Para su concierto en Bogotá iniciaron con El gran tango de Astor Piazzolla, obra escrita originalmente para violonchelo y piano. En lo que quiero denominar como ampliación (en oposición a la reducción que suele hacerse de obras orquestales en el piano), el ejercicio de adaptar esta música a dos pianos dio como resultado un arreglo algo saturado, contrastante con la pieza original, pero no por ello equivocado. La coreografía melódica y armónica entrecruzada entre los dos pares de manos puede compararse con los malabares de pies de aquellos hombres que, entre arrabales, decidieron abrazarse para bailar el tango en sus inicios. Un ejercicio hermoso en ambos casos, por la paridad entre quienes intervienen en este complicado arte.

Le siguió el Concierto para dos pianos, obra de Laginha, como un claro ejemplo de la complementariedad entre tradiciones. Si bien la obra se basa en una composición previa, un concierto para piano y orquesta que se enmarca en el academicismo clásico, los materiales armónicos, melódicos y rítmicos no son nada alejados del jazz. De hecho, percibí algunas similitudes, quizás inspiraciones, en una de las obras que marcaron un hito del encuentro entre lo clásico y lo jazzístico: Rhapsody in blue de George Gershwin.

El inicio de la segunda parte del concierto fue clave para darle un poco más de contexto al recital, a favor del aporte de cada pianista. Cada uno presentó, como solista, la misma obra, la Balada No. 1, Op. 23 de Frédéric Chopin. Primero, Laginha, iniciando al pie de la letra en los primeros compases y luego tomándose libertades de todo tipo, primero con cautela y luego con osadía, logrando diluir cualquier elemento musical que remitiera expresamente a la obra, hasta llegar a una sección de improvisación que descolocó a la pieza de su lugar temporal/espacial. La interpretación de Burmester, por el contrario, fue conservadora, pero no carente de la expresividad típica de la música de Chopin.

El cierre del concierto incluyó dos clásicos de la música orquestal, el Preludio a la siesta de un fauno, de Claude Debussy, y el famoso Boléro de Maurice Ravel, ambos, compositores franceses de peso en la nueva música de finales del siglo XIX y principios del XX, algo que en su momento fue llamado como contemporáneo.
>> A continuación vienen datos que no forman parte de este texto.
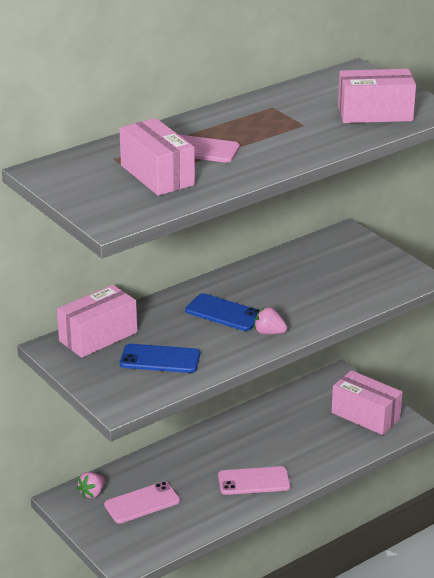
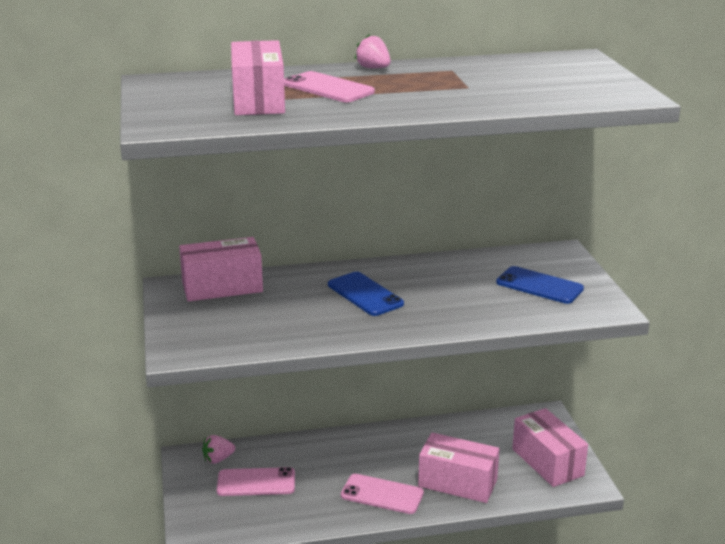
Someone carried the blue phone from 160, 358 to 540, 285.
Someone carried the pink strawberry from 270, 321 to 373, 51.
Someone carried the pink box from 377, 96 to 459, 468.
Si bien a mi gusto ambas piezas suenan mejor en su formato original, puesto que algo que se logra en ellas es la exploración de los colores que puede alcanzar una orquesta sinfónica, la propuesta de Laginha y Burmester con su arreglo es fiel a esa idea de color, lo que resalta parte de los nuevos valores estéticos que se proponían en la época de los dos compositores.

Converger no significa dar cabida a toda manera de pensar y hacer sino lograr puntos de encuentro y poner en diálogo los saberes. Hay ejercicios de convergencia exitosos, otros que se quedan cortos y otros que no sintonizan. Lo cierto es que se trata de un experimento en el que aún tenemos mucho por explorar en las artes, las ciencias y la praxis. En ese sentido, Laginha y Burmester hacen un valioso aporte, inquieto y dinámico.

* Guitarrista clásico egresado de la Universidad Javeriana y magíster en relaciones internacionales de la misma institución.